Community fundraiser for memorial 150 years on from fishing disaster

The only permanent memorial of the 1875 fishing disaster is hundreds of miles away in Norfolk.

A Fife fishing community is raising £30,000 to build a memorial garden commemorating the worst fishing disaster to ever hit the Kingdom.

Some 37 men from the close-knit fishing villages of the East Neuk all died when a storm hit off the Norfolk coast in the 19th century.

Around 80 Fife boats had spent months following the East Anglian herring season. But three from St Monans and two from Cellardyke never returned.

Mary Henderson from St Monans Heritage Centre told STV News: “You can just imagine how awful it was for the wives, children and parents, waiting at the harbour, looking out to see if these boats were anywhere, waiting for a telegram to arrive and…nothing.

“They were all related to each other – there were brothers, uncles, son-in-laws. The entire community was affected in one way or another.”

The only permanent memorial marking the disaster is hundreds of miles south in Norfolk, where eight of the men are buried.

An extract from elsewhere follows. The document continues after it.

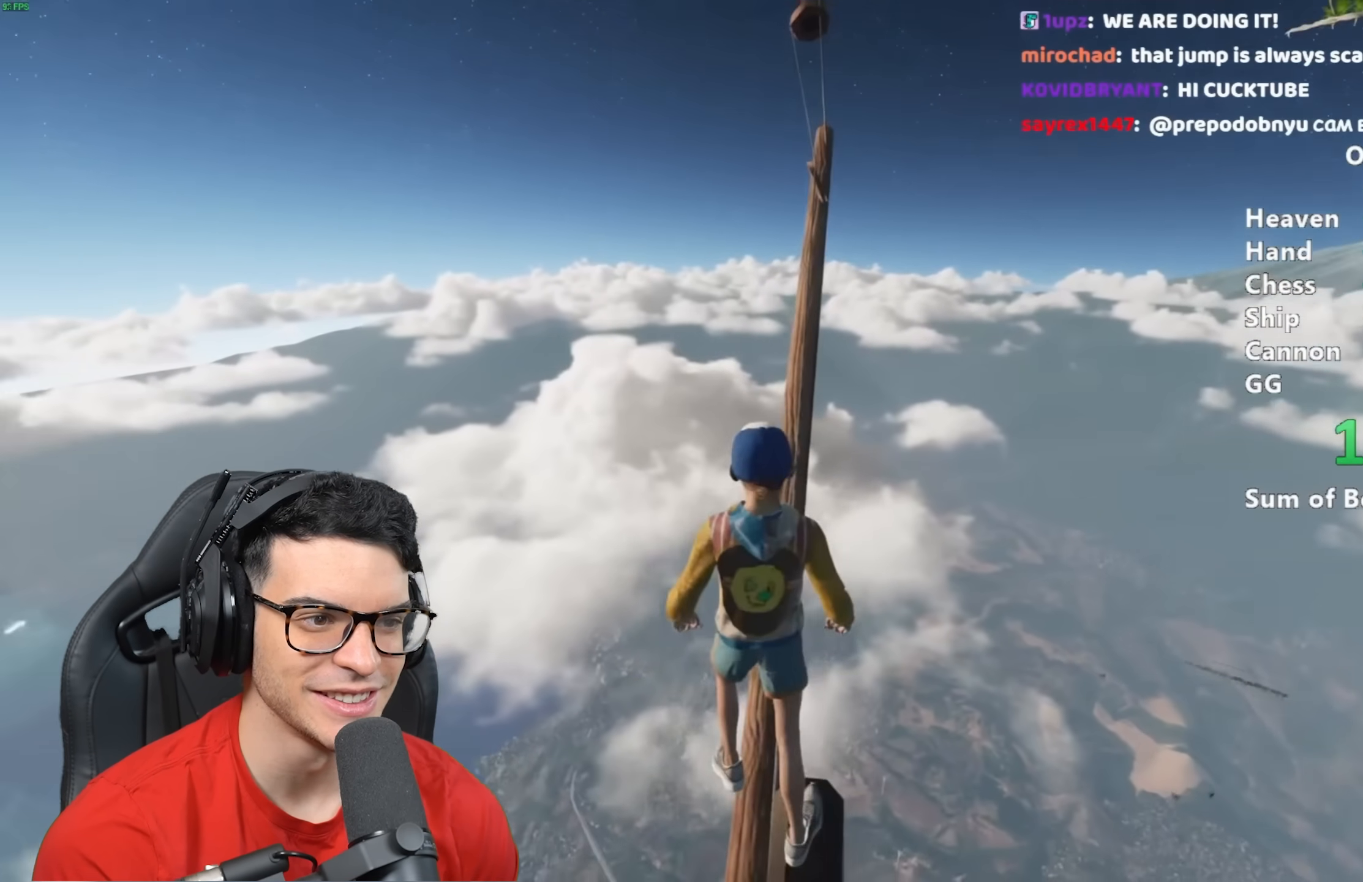
{"keys": ["w"], "mouse": [], "events": [[50, "w", "down"], [150, "w", "up"], [483, "w", "down"]]}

The community in St Monans is hoping to build a permanent memorial in the 150th anniversary year of the disasterFife Architects via Supplied

Four of James Paterson’s ancestors died in the tragedy. He told STV News: “My great-great grandad was the skipper of the Beautiful Star.

“It’s really emotional. It would be fantastic, and we’re really hoping that everything goes ahead. We want to help as much as we can.”

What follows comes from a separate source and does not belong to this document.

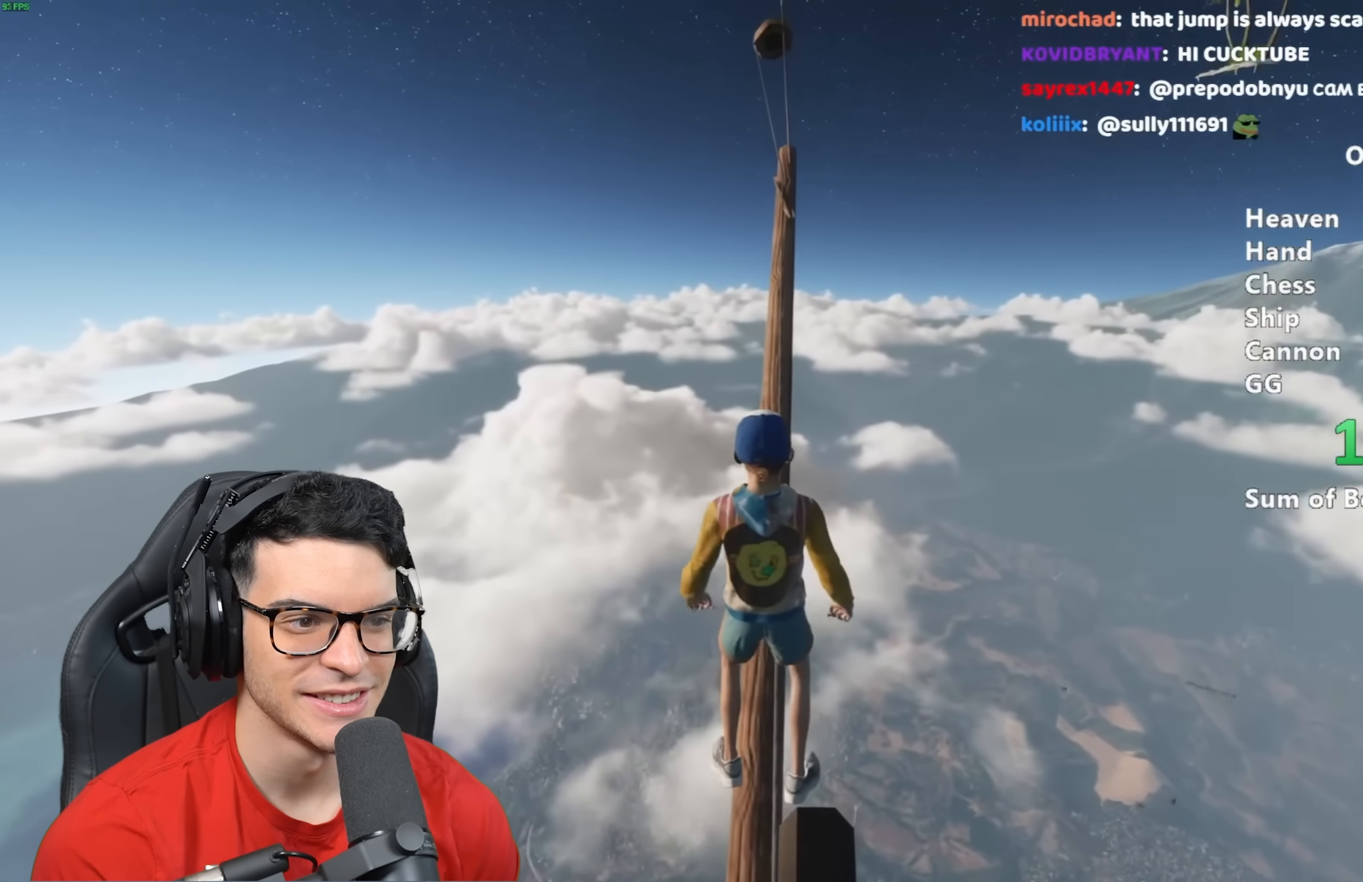
{"keys": ["w"], "mouse": [], "events": [[67, "w", "up"], [483, "w", "down"]]}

Hugh Wallace, a member of the St Monans Memorial Garden Committee, said: “These were families that were known, people would have been in each other’s homes, and this would have changed everything for them.

“We want to have this place so that people who are coming as visitors, as well as people in the community, can remember and always be grateful for those who gave their lives…just as there is in King’s Lynn where the accident took place.”

Hugh Wallace is part of a group fundraising for a permanent memorial garden in St Monans. STV News

‘We have not forgotten’

As devastating as the disaster was for Fife, it also had a profound impact on the fishing communities of Norfolk.

A memorial, in the shape of the “Beautiful Star” boat, was erected in the town of King’s Lynn, where eight of the fishermen are buried.

The 'Beautiful Star' memorial lies in the Hardwick Road Cemetery in the English town of King's Lynn.STV News

The memorial was paid for by public subscription and records detail how people lined the streets for the funerals of men they treated as their own.

“The whole town turned out, the grief was deeply felt,” said local historian Dr Paul Richards

Representatives from King’s Lynn are to be invited to Scotland for an opening ceremony if the memorial garden can be built in time for the 150th anniversary in November.

Local historian Dr Paul Richards told STV News that people lined the streets for the Fife fishermen's funerals.STV News

Dr Richards said: “That community response I know was much appreciated in Fife but the people of King’s Lynn are very proud that they were able to help and to show respect and to honour their fisherfolk.

“We have not forgotten and we hope to be together in November.”